When Carla Crale comes of age, she receives a rather unexpected inheritance: the news that her mother murdered her father sixteen years before and a letter protesting her innocence. Before long, Go Back For Murder draws us into her search for truth and, inevitably, back into the past.
Being an Agatha Christie, the play naturally delivers all the twists, turns and red herrings we have come to love but, like many of Carla’s theories, the play suffers from a false start. This is partly the fault of a rather stage-unfriendly script, beginning as it does with a series of interviews in which the only action is in the recounting, and partly due to the limitations of the set which was split into four areas lighted in turn. Whilst in theory this is quite an ingenious idea and certainly a visually effective one, in practice it gave the actors almost no space to move. The first half was therefore very static, lack-lustre and even the best efforts of a very strong cast could not quite stave off a certain creeping dullness.
All that changed however in the second half. As soon as Carla assembles all the witnesses at Alderbury to piece together the run-up to the murder though flashbacks and testimonies, the play gains all the momentum and energy that were so conspicuously absent before. The action becomes fast-paced and, no longer hemmed into corners, the actors can properly dominate the stage and bring to life their characters and their passions.
The play’s greatest strength lies in its very talented cast who all, without exception, gave polished performances. Of particular note were Joe Robertson as an understated yet touching and believable Justin Fogg and Chloe Courtney as the spiteful yet vulnerable mistress. Credit is also due to Jenny Ross who played Carla with an energy and determination that ensured our heroine was never lost amongst the vibrant suspects who surround her.

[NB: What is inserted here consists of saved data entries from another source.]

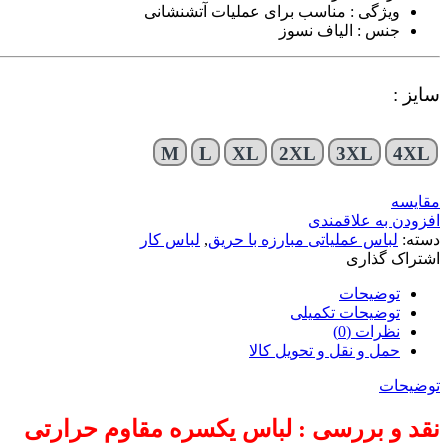
ویژگی : مناسب برای عملیات آتشنشانی
جنس : الیاف نسوز
سایز :
M
L
XL
2XL
3XL
4XL
مقایسه
افزودن به علاقمندی
دسته:
لباس عملیاتی مبارزه با حریق
,
لباس کار
اشتراک گذاری
توضیحات
توضیحات تکمیلی
نظرات (0)
حمل و نقل و تحویل کالا
توضیحات
نقد و بررسی : لباس یکسره مقاوم حرارتی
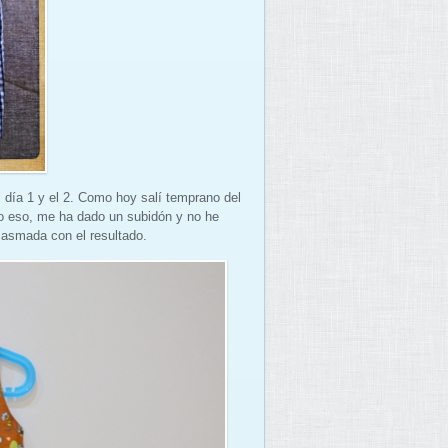
 día 1 y el 2. Como hoy salí temprano del
lo eso, me ha dado un subidón y no he
iasmada con el resultado.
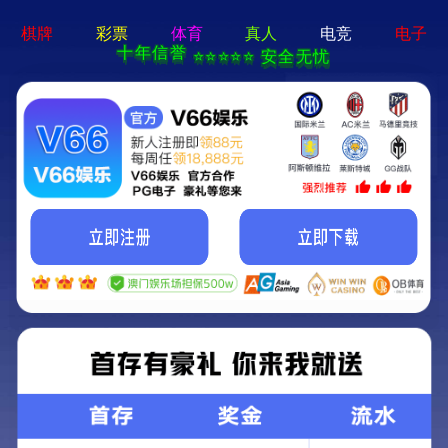
新宝在线登录-免费下载
首页
关于立果
新闻动态
服务范围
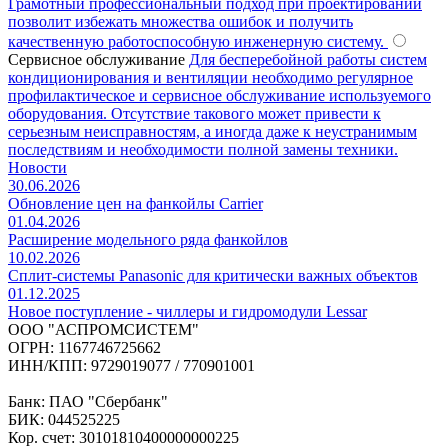
Грамотный профессиональный подход при проектировании
позволит избежать множества ошибок и получить
качественную работоспособную инженерную систему.
Сервисное обслуживание
Для бесперебойной работы систем
кондиционирования и вентиляции необходимо регулярное
профилактическое и сервисное обслуживание используемого
оборудования. Отсутствие такового может привести к
серьезным неисправностям, а иногда даже к неустранимым
последствиям и необходимости полной замены техники.
Новости
30.06.2026
Обновление цен на фанкойлы Carrier
01.04.2026
Расширение модельного ряда фанкойлов
10.02.2026
Сплит-системы Panasonic для критически важных объектов
01.12.2025
Новое поступление - чиллеры и гидромодули Lessar
ООО "АСПРОМСИСТЕМ"
ОГРН: 1167746725662
ИНН/КПП: 9729019077 / 770901001
Банк: ПАО "Сбербанк"
БИК: 044525225
Кор. счет: 30101810400000000225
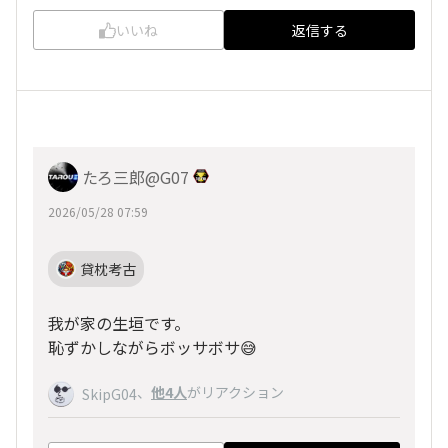
いいね
返信する
たろ三郎@G07
2026/05/28 07:59
貸枕考古
我が家の生垣です。
恥ずかしながらボッサボサ😅
、
他4人
がリアクション
SkipG04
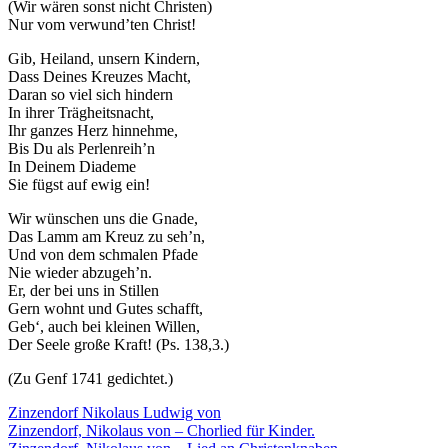
(Wir wären sonst nicht Christen)
Nur vom verwund’ten Christ!
Gib, Heiland, unsern Kindern,
Dass Deines Kreuzes Macht,
Daran so viel sich hindern
In ihrer Trägheitsnacht,
Ihr ganzes Herz hinnehme,
Bis Du als Perlenreih’n
In Deinem Diademe
Sie fügst auf ewig ein!
Wir wünschen uns die Gnade,
Das Lamm am Kreuz zu seh’n,
Und von dem schmalen Pfade
Nie wieder abzugeh’n.
Er, der bei uns in Stillen
Gern wohnt und Gutes schafft,
Geb‘, auch bei kleinen Willen,
Der Seele große Kraft! (Ps. 138,3.)
(Zu Genf 1741 gedichtet.)
Zinzendorf Nikolaus Ludwig von
Beitragsnavigation
Zinzendorf, Nikolaus von – Chorlied für Kinder.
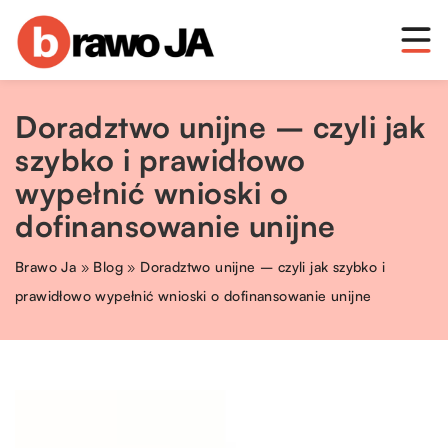
Doradztwo unijne – czyli jak
szybko i prawidłowo
wypełnić wnioski o
dofinansowanie unijne
Brawo Ja
»
Blog
»
Doradztwo unijne – czyli jak szybko i
prawidłowo wypełnić wnioski o dofinansowanie unijne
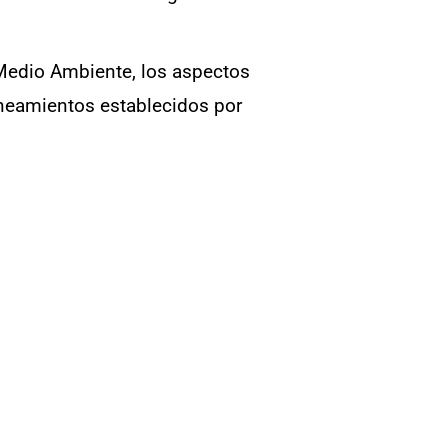
 Medio Ambiente, los aspectos
ineamientos establecidos por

In all, Go Back For Murder is something of a flawed gem. I thought its first half merited two stars and the second four which why I have gone halfway and plumped for three. If it only began at the interval it would be a brilliant play but it is unfortunately hampered by an slow, unwieldy beginning. As the play stands, however, it does still have much to offer and for those who do see it, the rewards of the second half are great. After all, who can resist the draw of an unsolved mystery?